But Donora Mayor Donald Pavelko had a different take on the situation.
"I'm totally disgusted by it, but that's the state of the country right now," Mr. Pavelko said this morning.
Mr. Pavelko said Mr. Johnson has not been scheduled to work for Donora since August.
"He's no longer on the payroll," Mr. Pavelko said. "He was taken off the schedule."
Mr. Johnson, 29, of Monongahela is not currently working anywhere as a police officer. He is going through rehabilitation, is under a doctor's care and has no plans to return to work anytime soon, Mr. Lautner said.
He sustained two work-related injuries that led to painkiller use — one occurred about two years ago, when he fell and hurt his elbow, and another incident led to his hand being cut, Mr. Lautner said.
The mayor said that he knew nothing about any work-related injuries to Mr. Johnson. Mr. Lautner could not immediately be reached today to respond. Donora police Superintendent James Brice has not returned messages.
After beginning to use painkillers, Mr. Johnson became addicted, and from there he graduated to heroin, according to the lawyer. Mr. Lautner cited the cheap cost of heroin as an inducement.
"In that situation, basically out of necessity and cost, the fact that heroin is so affordable, for lack of a better term, in comparison," Mr. Lautner said.

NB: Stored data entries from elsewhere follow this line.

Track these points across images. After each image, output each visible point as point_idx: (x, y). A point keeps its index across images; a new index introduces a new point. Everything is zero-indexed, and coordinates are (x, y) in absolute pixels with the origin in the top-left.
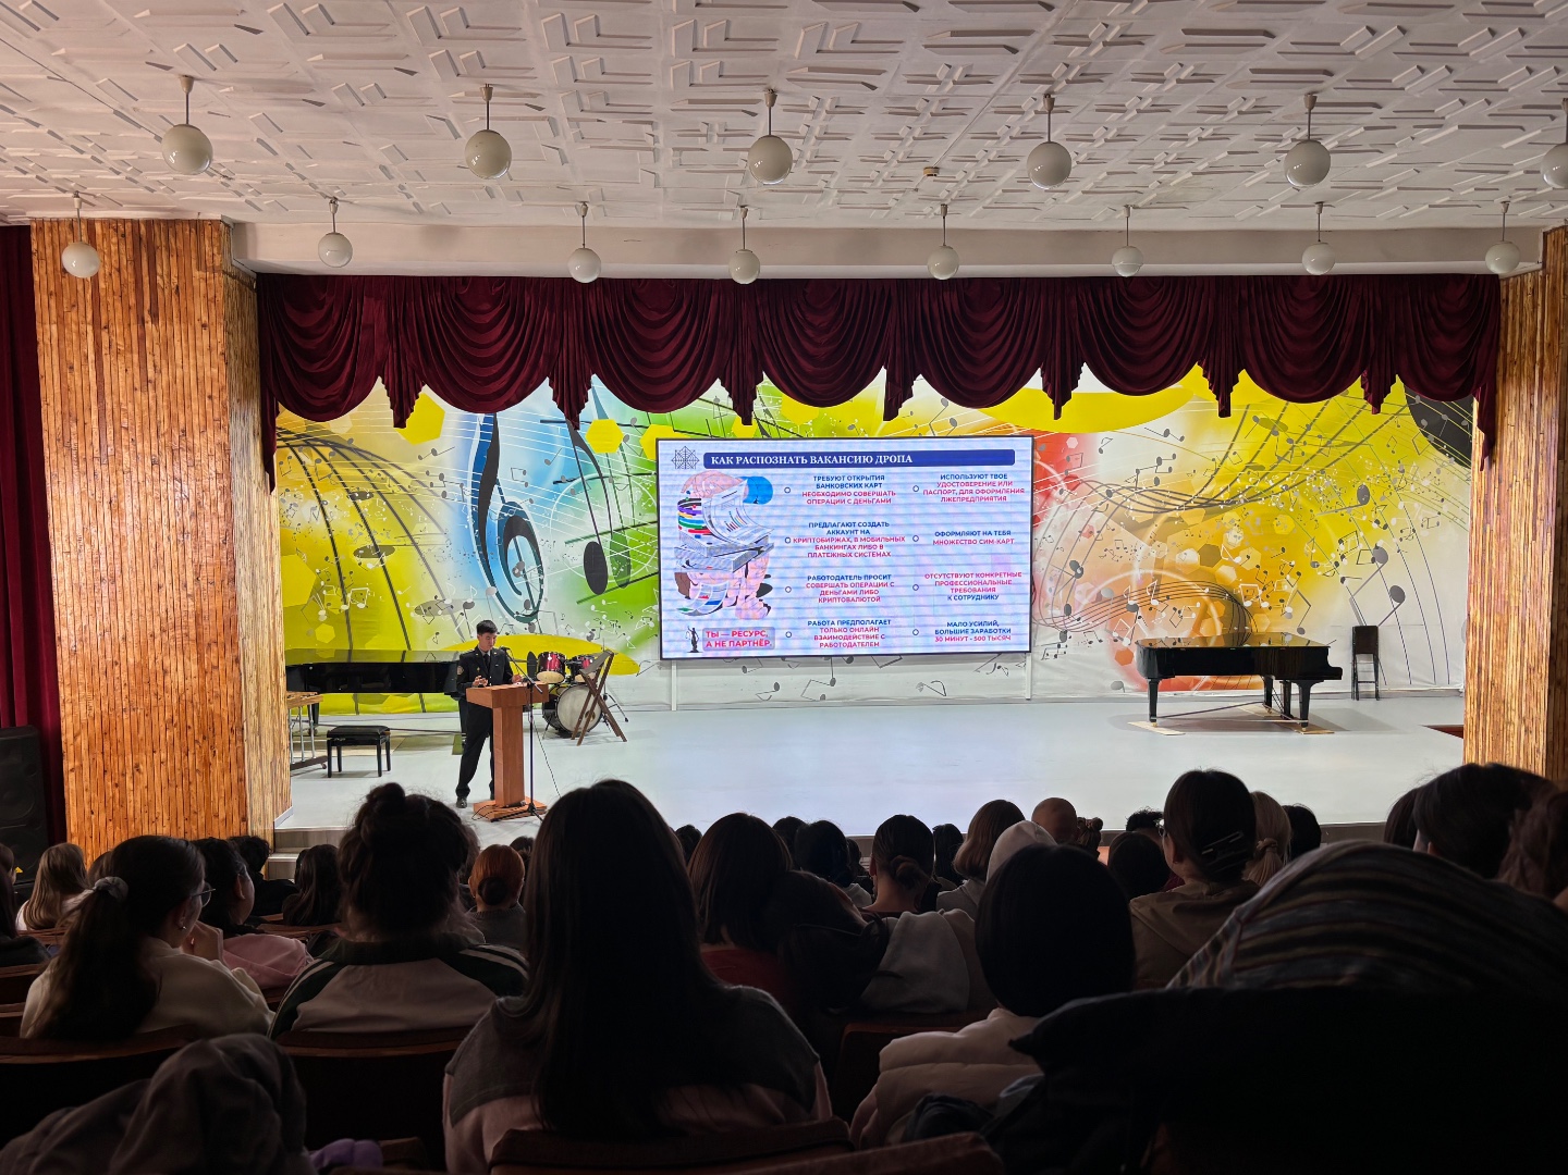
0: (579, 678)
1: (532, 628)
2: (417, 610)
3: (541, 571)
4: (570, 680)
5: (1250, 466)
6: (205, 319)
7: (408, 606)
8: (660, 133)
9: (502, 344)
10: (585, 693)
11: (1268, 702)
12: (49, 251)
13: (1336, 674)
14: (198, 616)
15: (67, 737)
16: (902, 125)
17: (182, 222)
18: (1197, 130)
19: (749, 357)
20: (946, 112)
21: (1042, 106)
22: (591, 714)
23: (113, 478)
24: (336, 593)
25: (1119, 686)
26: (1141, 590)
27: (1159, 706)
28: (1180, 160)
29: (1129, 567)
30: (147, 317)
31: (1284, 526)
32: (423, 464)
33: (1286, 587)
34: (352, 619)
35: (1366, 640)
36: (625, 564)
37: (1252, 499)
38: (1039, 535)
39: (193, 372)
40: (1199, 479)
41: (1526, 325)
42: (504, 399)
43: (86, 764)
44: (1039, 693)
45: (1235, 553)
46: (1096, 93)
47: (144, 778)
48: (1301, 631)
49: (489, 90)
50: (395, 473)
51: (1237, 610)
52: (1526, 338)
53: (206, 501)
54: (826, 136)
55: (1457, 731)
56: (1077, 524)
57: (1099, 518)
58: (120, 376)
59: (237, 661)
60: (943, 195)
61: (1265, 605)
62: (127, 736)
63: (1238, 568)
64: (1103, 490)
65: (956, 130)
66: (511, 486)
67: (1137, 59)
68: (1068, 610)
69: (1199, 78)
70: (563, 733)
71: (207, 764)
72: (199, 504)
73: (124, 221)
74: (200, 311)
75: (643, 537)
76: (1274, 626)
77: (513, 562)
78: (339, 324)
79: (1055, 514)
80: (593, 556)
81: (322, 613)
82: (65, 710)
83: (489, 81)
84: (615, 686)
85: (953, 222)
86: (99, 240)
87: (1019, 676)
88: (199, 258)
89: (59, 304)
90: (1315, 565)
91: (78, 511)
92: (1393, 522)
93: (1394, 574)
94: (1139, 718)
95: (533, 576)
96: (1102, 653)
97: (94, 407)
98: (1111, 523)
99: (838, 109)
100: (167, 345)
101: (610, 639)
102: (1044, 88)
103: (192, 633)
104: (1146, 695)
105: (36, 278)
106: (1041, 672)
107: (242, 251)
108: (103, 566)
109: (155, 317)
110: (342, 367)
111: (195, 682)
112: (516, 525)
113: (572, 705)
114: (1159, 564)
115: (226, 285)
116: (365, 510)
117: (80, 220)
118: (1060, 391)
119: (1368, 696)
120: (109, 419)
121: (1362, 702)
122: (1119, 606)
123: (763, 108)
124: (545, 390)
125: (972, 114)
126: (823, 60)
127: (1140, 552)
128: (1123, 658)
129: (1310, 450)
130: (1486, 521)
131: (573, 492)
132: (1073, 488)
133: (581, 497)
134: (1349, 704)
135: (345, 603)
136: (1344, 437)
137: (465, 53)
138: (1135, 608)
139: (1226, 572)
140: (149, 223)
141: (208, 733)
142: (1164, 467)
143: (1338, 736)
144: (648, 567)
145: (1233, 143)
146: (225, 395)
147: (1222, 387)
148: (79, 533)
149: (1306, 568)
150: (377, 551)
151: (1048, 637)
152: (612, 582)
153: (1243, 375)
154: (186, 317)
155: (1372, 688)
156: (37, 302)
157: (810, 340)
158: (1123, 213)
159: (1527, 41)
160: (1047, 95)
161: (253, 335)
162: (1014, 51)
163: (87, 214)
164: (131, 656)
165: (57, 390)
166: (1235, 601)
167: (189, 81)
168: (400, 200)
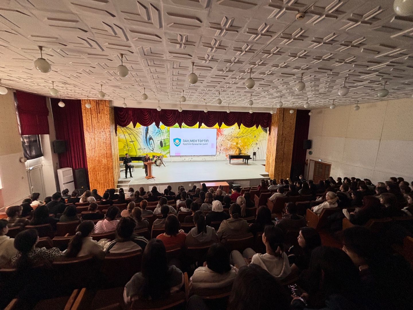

"My client's accepted responsibility for his actions, he's going to accept responsibility down the road, he's admitted to his problems. Quite frankly, I think it was a cry for help from his perspective. He knew deep down what was going on was wrong, and that was the best way for him to get help and to admit to the problem:"
On Aug. 10, Donora police and the Washington County Drug Task Force confiscated heroin after serving a search warrant on a residence and vehicles in the borough. Two days later officers arrived to transport the evidence and found the evidence envelope missing.
Police reviewed video surveillance from cameras inside the police station and found Mr. Johnson was the only person who "handled and examined items within the box of evidence numerous times" and without a legitimate purpose, the affidavit said. Police said they confronted him in November and he admitted to stealing the drugs.
"We have these cases days in and day out. This is the kid down the street that was the nice kid, the good kid, and all of a sudden to find out he's got a heroin addiction. It was a shock to everybody, including his family," Mr. Lautner said. "We're trying to get him the help that he needs."